L'abbaye de Pébrac (Haute-Loire, cant. de Brioude), a été fondée à Noël 1062 par Pierre de Chavanon. Celui-ci, né vers 1007, appartenait à une famille du pays de Langeac. Alors qu'il est archiprêtre de Langeac, on lui confie la responsabilité d'un monastère de moniales voisin, Saint-Pierre-des-Chases. Plusieurs miracles se produisent alors qu'il s'occupe de celles-ci. En 1062, souhaitant se retirer au désert avec deux compagnons, l'évêque de Clermont lui confie l'église de Pébrac, dont saint Pierre lui avait révélé l'état d'abandon. Il se fait alors chanoine, sous la règle de saint Augustin, et s'installe dans ce lieu, où il entreprend de reconstruire l'église. L'évêque de Clermont et quelques évêques voisins confient alors à la petite communauté des paroisses récupérées sur les laïcs. Pierre meurt le 8 septembre 1080/1081 et des miracles se produisent sur sa tombe. Vers 1130, l'abbé Pons demande au chanoine Etienne d'écrire sa vie. En 1097, le pape Urbain II érige la prévôté en abbaye, qu'il prend sous sa protection...

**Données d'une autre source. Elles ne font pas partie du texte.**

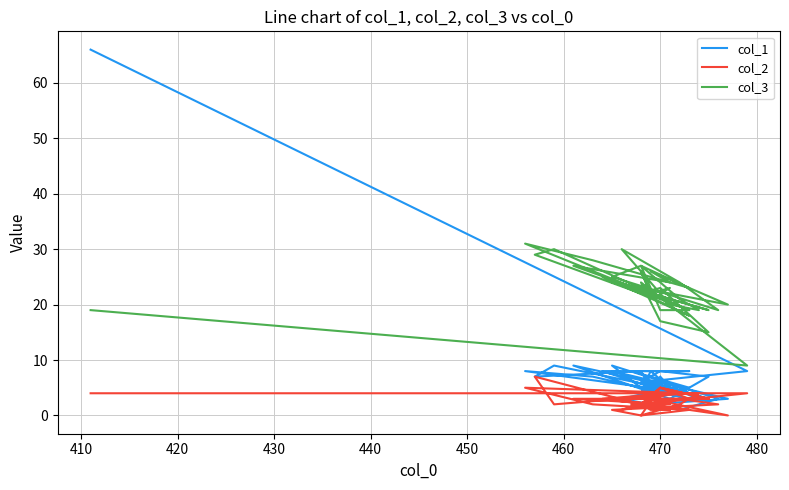

True or false: col_3 has more than 1 interior local peaks.

True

...Quelques manuscrits provenant de l'abbaye ont pu être retrouvés ; ils renferment :

- des textes hagiographiques :
la Vie de saint Pierre Chavanon par Etienne, chanoine de Pébrac (Ms. Clermont, bibl. mun., ms. 841, XIVe-XVe siècles, Bruxelles, bibl des Bollandistes, ms. 140, copie ....

( par Jean-Loup LEMAITRE)

Pour revenir à "Pibrac", bien que la plupart des villages avoisinant Pibrac ont une orthographe très changeante sur les différentes documents,ou cartes géographiques selon les époques, cuieusement l'orthographe de Pibrac n'a jamais changé ( depuis les plus vieux plans où Pibrac est mentionné, plans de 1606 ou 1633....) ;et même sur des documents encore plus anciens ( En 1197 Pierre d'Orbasson (Petro d'Orbassano) bailla ce nouveau fief à Bernard de Saint-Bars (Santo Barcio) et à ses cinq fils. Le château et la ville de Pibrac ( castrum et villam de Pibraco )...)( ici "Pibraco" n'est qu'une déclinaison de Pibrac)(5).

Seul l'érudit et latiniste Guy du Faur de Pibrac le mentionne sous la forme "Pybrac" dans certains de ses ouvrages.

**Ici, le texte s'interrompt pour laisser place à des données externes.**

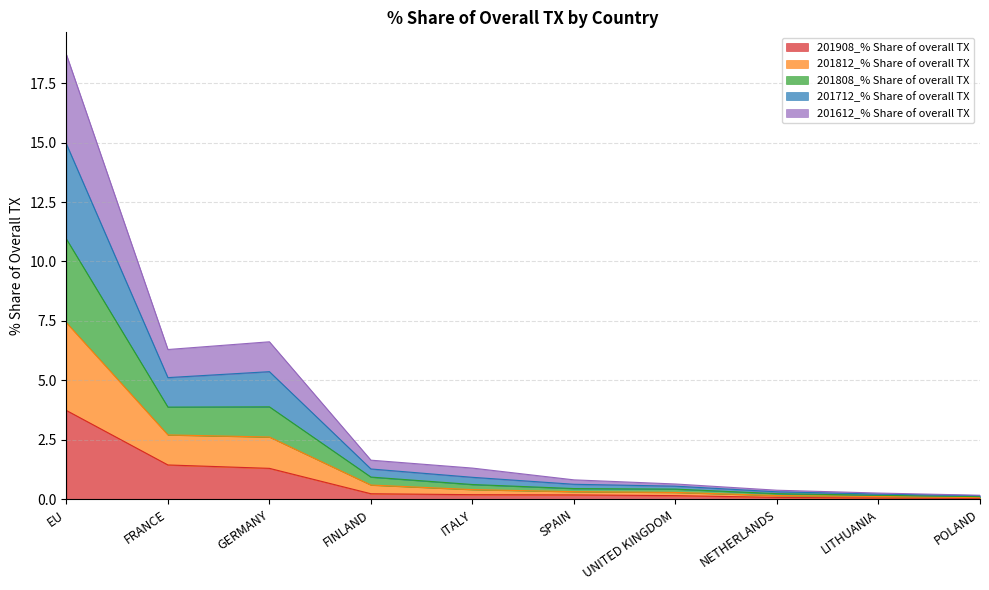

True or false: 201908_% Share of overall TX has a value of 3.7 at EU.

True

Des cartulaires de Gimont (1163 et 1176) écrivent parfois Pibrag, parfois Pibrac, peut-être par erreur du copiste: "Lemogana et Guillaume de Pibrac confirment la donation précédente (à l'abbaye de Gimont) et reçoivent 10 sols" ( "De Lemogana, [filia Brunissendis predicte], et marito ejus, Arnaldo Willelmo de Pibrag. Sciend. est quod predicti confirmaverunt supradictam donationem Umberto abbati qui dedit eis ex caritate X sol....")(1).Dans ces cartulaires, d'autres noms sont cités :Gassia Arnald de Pibrac, Pierre Raymond de Pibrac et Sybille sa soeur(mars 1163) ( "De Petro Raymundo [ de Pibrag. et Sibila ejus sorore]" ) ;Petrus de Pibrac (1188); Raimundus Odolo et Raimundus Arnaldus de Pibrac (1164 )(5)

 

(1) Livre : de l'ancienne extension de la forêt de Bouconne par Edmond CABIé (1886) (14p)

 

(2) voir chapitre 11, les plans : M LAPIE Paris 1838:"carte des Gaules", plan zoomé sur Toulouse, où on voit l'emplacement de ces mutationes

 

(3) Livre : La Forêt de Bouconne par Simone HENRY (1943) (255p) (4) Google Books

 

(5) Acte n°270211 dans Chartae Galliae, éd. Benoît-Michel Tock. Edition électronique: Institut de Recherche et d'Histoire des Textes, 2014. (Telma).